Com Gaibéus, o escritor virou a página: o mundo do trabalho ganhava destaque, interrompendo um longo ciclo de protagonistas ociosos no nosso modernismo literário (d' A Confissão de Lúcio, de Mário de Sá-Carneiro, em 1914, a Nome de Guerra, de Almada Negreiros, em 1938). Chamaram neo-realismo a esta corrente, cultivada por vários epígonos menores que viriam a desacreditá-la, mas Gaibéus merece lugar de honra como pioneiro num género que nos legou outros títulos imprescindíveis: Casa na Duna, de Carlos de Oliveira (1943); Cerro-Maior, de Manuel da Fonseca (1943); Vindima, de Miguel Torga (1945); O Trigo e o Joio, de Fernando Namora (1954).
Publicado em 1961, Barranco de Cegos é o ponto culminante da obra de Redol - ribatejano de Vila Franca, neto de campino, publicitário de profissão, militante clandestino do Partido Comunista. Um dos melhores romances portugueses dos últimos cem anos. Superando os esquematismos da literatura com forte cunho ideológico, que desenha rígidas fronteiras entre o vício e a virtude. Invadindo até o domínio reservado do romance psicológico, nos capítulos centrados no diário íntimo de Emília Adelaide, em que se desvendam pormenores da turbulenta relação entre Diogo e os filhos.
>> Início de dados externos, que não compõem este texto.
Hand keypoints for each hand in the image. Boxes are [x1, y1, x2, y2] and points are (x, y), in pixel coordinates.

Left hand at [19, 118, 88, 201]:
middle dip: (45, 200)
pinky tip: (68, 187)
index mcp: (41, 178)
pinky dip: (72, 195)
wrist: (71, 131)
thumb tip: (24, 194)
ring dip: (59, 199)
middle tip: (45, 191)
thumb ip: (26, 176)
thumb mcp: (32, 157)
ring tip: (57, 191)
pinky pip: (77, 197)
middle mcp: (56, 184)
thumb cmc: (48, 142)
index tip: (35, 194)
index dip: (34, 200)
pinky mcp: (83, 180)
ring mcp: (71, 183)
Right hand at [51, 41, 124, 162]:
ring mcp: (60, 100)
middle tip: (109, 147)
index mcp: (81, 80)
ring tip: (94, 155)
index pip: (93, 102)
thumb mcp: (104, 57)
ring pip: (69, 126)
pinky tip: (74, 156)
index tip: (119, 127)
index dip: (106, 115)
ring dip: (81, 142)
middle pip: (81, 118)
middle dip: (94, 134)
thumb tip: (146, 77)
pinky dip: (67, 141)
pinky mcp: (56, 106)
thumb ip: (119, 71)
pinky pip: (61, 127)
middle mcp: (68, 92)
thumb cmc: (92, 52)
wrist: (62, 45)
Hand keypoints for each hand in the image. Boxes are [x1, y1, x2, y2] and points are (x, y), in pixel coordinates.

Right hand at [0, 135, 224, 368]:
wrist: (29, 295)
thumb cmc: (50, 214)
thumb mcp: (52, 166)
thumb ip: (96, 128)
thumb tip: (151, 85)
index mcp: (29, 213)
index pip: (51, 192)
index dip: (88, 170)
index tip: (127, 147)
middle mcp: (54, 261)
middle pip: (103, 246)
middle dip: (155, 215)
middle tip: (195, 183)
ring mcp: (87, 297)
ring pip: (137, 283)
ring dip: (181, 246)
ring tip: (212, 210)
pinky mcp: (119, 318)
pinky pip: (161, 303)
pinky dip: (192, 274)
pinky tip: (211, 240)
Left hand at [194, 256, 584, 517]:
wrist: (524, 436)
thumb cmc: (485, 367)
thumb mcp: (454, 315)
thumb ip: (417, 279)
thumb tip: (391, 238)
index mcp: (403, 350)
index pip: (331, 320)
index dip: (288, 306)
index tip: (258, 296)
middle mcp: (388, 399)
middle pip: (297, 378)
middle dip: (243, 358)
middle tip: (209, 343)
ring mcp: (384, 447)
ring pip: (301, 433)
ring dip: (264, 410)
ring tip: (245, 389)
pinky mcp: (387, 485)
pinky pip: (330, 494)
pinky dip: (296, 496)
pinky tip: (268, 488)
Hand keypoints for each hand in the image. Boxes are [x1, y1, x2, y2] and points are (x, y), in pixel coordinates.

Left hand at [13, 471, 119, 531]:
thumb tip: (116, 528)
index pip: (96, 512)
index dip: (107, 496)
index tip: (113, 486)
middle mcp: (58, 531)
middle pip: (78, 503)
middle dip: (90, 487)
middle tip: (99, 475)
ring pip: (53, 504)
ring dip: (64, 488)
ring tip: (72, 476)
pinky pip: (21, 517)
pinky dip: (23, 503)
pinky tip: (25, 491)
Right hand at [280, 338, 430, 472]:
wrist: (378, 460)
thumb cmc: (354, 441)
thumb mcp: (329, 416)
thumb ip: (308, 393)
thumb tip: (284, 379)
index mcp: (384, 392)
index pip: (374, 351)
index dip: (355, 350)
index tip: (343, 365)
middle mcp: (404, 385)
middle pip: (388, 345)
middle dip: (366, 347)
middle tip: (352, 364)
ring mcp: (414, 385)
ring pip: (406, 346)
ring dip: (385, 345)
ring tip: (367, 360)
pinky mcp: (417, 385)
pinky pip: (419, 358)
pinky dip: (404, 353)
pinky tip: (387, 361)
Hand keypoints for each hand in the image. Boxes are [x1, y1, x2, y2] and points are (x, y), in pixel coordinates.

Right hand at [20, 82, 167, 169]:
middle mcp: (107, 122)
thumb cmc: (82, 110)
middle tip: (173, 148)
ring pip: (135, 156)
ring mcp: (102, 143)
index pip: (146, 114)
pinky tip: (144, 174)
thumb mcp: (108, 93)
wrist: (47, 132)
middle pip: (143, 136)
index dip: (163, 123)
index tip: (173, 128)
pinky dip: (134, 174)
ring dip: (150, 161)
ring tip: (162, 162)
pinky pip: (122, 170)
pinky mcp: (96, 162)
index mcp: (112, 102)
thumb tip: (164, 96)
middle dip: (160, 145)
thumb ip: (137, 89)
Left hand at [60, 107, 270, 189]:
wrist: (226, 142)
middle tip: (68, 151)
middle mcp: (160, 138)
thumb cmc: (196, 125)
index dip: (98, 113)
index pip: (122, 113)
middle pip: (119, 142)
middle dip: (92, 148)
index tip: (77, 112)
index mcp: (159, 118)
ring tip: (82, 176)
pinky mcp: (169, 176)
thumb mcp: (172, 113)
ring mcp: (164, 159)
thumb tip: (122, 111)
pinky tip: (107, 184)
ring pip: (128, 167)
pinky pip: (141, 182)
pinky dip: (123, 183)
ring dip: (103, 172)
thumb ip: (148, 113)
O patriarca Relvas é um homem atormentado: «meio Deus, meio Lavrador», meio poeta, meio bruxo. Um pouco como o Príncipe de Salina da obra-prima de Lampedusa. Redol retrata-o num misto de repulsa e fascínio, ambiguidade que torna ainda mais densa e complexa esta obra dividida em três partes: "O Livro das Horas Plenas", "O Livro das Horas Amargas" e "O Livro das Horas Absurdas". Como bem observou Mário Dionísio no prefácio à terceira edição (1970), «o que neste romance poderia ser pesado de imobilidade ou de andamento menos ágil anima-se, pelo contrário, de surpresas narrativas ou descritivas que não comprometem nunca a gravidade do contexto.»
Aos poucos, o protagonista vai-se enclausurando naquela torre que permite mirar o Tejo (a que chama mar) e onde os ecos da rua soam cada vez mais esparsos. É uma sociedade em decomposição para o orgulhoso agrário, outrora liberal convicto, mais tarde um conservador impenitente. Foi virando a partir da revolta republicana de 1891, que «meteu medo às pessoas de bem».
É na enigmática torre que decorre outra cena capital do livro, quando Diogo abre uma excepção à regra deixando ali entrar o Rei D. Carlos, de visita à sua propriedade.
«- Um verdadeiro governo nunca poderá ser popular, Majestade. Governar ao gosto do povo é nivelar por baixo. Amo demasiadamente os homens que me servem para lhes permitir a absurda loucura de intervirem nos negócios públicos.
- Na Europa temos de nos resignar...
- Coloque-se Portugal fora da Europa se, porventura, entendermos que a razão está do nosso lado. A verdadeira Europa podemos ser nós...» (p. 209)
O monarca quer conceder-lhe o título de Visconde de Aldebarã, ele recusa com polida firmeza: «Fico-me com o título de rei dos lavradores.»
Na clausura a que se condenou, é o que resta ao neto de Bernardo, desde sempre crente que «há um cavalo na alma de cada homem».
O mundo deste cultor do imobilismo já não era desse reino. Para que nada realmente mude, por vezes é preciso que tudo mude.